The CNN/Time Poll, conducted September 6-7, 2000, consisted of interviews with 1,275 adult Americans, including 735 likely voters.

CNN/TIME POLL
September 6-7

Suppose that the presidential election were being held today, and it included Al Gore and Joe Lieberman as the Democratic candidates, George W. Bush and Dick Cheney as the Republican candidates, Pat Buchanan and Ezola Foster as the Reform Party candidates and Ralph Nader and Winona LaDuke as the Green Party candidates. For whom would you vote?

Gore 47%

Bush 46

Nader 4

Buchanan 1

Sampling error: +/-3.5% pts


Posted by Orrin Judd at September 6, 2004 6:27 AM
Comments

When you think about it, you see that Gore bungled even worse in 2000 than Kerry is blowing it this year, because Gore _should_ have won; the two traditional benchmarks of peace and prosperity were solidly in his favor. Kerry has a much tougher row to hoe this year, in truth.

Posted by: Joe at September 6, 2004 9:24 AM

The 2000 poll cited also came just before The New York Times unleashed its barrage of claims about the Bush's campaign's subliminal advertising -- the "DemocRATS" controversy (that was actually reported first 10 days earlier by Fox News, but treated as a joke by Brit Hume & Co.). It helped add several points onto Gore's lead later in the month, but that turned around when the first debate arrived and Al gave Howard Dean his template on how to run his 2004 campaign.

I fully expect the Times and other outlets to come up with some other insubstantial claim that they'll try and blow up into a major controversy in the upcoming days in another effort to drive down Bush's pre-debate numbers. The problem is that unlike 2000, Bush is a known quantity to the American public; the issues surrounding this election are far more life-and-death than what the public could perceive in 2000, and even if they do stir up a kerfuffle about nothing, John Kerry's still going to have to defend his senate records at some time during the debates, which even the Times' edtiorial writers haven't made the effort to defend in the wake of 9/11.

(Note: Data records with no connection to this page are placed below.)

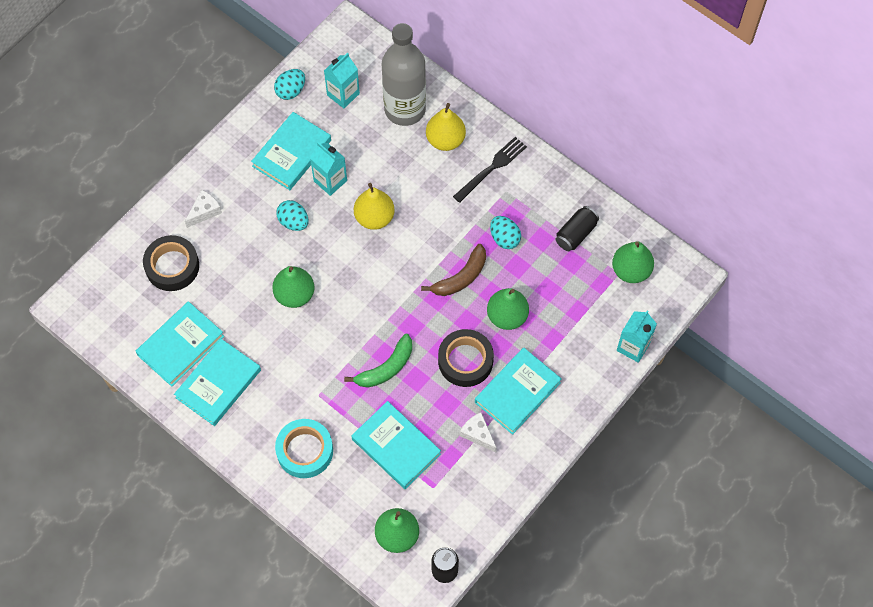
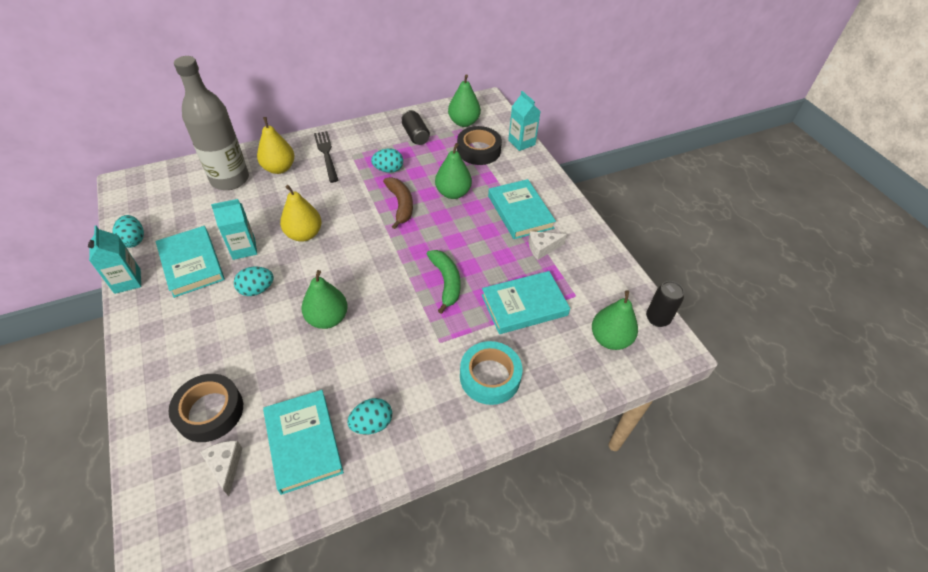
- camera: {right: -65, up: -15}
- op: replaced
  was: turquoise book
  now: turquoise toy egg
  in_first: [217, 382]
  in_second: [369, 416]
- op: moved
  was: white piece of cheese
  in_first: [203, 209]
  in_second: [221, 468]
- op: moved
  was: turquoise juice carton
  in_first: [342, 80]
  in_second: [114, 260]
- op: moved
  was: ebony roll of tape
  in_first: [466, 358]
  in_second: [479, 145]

Posted by: John at September 6, 2004 9:36 AM

Is there any support for Nagourney's assertion that Labor Day weekend polls are 'quite unreliable'? I understood that weekend polls tended to overstate Democratic input, but why would this make the TIME/Newsweek poll results showing a Bush lead unreliable?

Posted by: Fred Jacobsen (San Fran) at September 6, 2004 10:34 AM

Labor Day polling is thought to have inherent unreliability because voters, especially more affluent ones, are away. Traditionally, they have polled more Democratic.

Maybe, Labor Day is big on Fire Island this year so Nagourney thinks that enough of his rump-rustler cohorts aren't being polled(over the phone anyway)?